他本是城里的一个地痞,一个到处遭人唾弃也是大多数人不敢招惹的地痞。他想出人头地,他想过上锦衣玉食的生活。可是他没有靠山,也没有绝顶聪明的脑袋,才大志疏的他浑浑噩噩过了小半辈子,还是个不入流的地痞。
直到他听到蛮人攻破了石山城之后,他觉得他的机会来了,改变他命运的时机终于出现了,他凭着他的三寸不烂之舌鼓动了三四百和他一样混吃等死的地痞,开始肆意地掠抢城里的商铺。
他告诉他,不能再心软,也不要再恐惧,要狠一些,否则他就不可能还有未来了,所以他凶狠有余,一马当先,穿堂入室,四处带着人掠抢夺财物。
他知道,现在石山城里的官兵不可能还有心思来放在他们的身上,光是那些豺狼一般凶恶的蛮人就够官兵们头痛了,足够让官兵们吃不了兜着走的了,他可以放开手脚一展所长。
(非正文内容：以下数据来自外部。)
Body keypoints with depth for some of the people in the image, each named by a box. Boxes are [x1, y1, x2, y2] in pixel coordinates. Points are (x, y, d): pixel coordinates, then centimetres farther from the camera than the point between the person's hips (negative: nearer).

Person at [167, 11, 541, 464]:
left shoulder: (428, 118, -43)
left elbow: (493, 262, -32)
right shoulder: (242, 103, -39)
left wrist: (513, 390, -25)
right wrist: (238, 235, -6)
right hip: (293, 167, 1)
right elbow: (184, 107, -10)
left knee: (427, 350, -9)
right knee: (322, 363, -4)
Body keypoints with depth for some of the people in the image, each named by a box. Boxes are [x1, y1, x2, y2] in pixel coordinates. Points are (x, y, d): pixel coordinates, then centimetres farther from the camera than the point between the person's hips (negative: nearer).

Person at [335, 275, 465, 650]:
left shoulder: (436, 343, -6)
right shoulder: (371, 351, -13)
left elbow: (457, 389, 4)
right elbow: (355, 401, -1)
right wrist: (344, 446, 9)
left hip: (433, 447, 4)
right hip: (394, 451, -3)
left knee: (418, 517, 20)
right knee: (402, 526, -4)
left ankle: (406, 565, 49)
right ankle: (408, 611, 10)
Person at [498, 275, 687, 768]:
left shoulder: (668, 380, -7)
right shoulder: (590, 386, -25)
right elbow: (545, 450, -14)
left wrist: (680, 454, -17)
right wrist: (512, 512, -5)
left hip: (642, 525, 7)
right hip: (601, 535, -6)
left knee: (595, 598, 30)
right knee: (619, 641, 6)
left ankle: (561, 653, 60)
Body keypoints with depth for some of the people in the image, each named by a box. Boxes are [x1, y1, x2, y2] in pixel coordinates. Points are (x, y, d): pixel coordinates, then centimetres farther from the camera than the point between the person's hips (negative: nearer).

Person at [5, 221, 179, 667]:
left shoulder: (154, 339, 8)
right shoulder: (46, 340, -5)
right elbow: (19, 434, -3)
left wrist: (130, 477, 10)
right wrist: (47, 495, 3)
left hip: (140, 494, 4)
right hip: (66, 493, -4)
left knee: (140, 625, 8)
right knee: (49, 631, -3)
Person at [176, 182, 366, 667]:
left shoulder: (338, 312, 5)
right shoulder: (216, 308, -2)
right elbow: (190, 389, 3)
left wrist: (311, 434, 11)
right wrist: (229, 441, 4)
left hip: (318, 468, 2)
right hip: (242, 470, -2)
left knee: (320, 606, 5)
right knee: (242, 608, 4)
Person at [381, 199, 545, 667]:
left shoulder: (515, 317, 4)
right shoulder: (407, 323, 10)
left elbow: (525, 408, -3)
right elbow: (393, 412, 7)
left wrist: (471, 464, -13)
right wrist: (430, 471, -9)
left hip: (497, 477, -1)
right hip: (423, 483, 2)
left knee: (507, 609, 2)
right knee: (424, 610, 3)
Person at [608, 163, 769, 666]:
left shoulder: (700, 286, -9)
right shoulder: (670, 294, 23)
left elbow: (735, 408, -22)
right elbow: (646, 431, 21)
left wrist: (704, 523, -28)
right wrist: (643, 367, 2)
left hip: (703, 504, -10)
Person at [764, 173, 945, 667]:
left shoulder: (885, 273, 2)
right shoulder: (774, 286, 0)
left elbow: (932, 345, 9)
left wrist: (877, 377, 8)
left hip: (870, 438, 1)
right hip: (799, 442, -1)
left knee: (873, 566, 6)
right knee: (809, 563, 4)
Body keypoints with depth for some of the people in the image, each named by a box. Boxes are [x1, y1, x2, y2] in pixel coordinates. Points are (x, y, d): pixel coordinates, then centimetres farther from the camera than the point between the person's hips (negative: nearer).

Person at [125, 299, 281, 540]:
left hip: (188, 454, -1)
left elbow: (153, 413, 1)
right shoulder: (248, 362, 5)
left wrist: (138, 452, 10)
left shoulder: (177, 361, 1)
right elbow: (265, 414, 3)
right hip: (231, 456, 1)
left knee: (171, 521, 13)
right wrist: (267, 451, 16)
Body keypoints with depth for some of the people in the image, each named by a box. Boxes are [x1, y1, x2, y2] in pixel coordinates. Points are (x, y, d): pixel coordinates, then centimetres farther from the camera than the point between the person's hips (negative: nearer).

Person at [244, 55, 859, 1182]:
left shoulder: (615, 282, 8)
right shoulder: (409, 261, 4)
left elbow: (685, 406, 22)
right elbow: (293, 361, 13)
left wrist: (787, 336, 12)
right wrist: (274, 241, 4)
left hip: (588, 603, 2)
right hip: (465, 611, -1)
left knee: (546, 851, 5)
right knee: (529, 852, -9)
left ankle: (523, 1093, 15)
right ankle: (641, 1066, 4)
可是事实上,他离改变自己的命运只差一步之远了,只要让他将那些财物运出石山城,他便能摇身变成一有钱的大爷了。可是偏偏出现了一支城防军,这支城防军,简直就像是刚从地府里冒出来的恶灵,一言不发,就开始屠杀。
就这样,戴道鸣就瞬间被踩落尘埃中去了,他的命运仍然没有改变,还差点连命都没有了。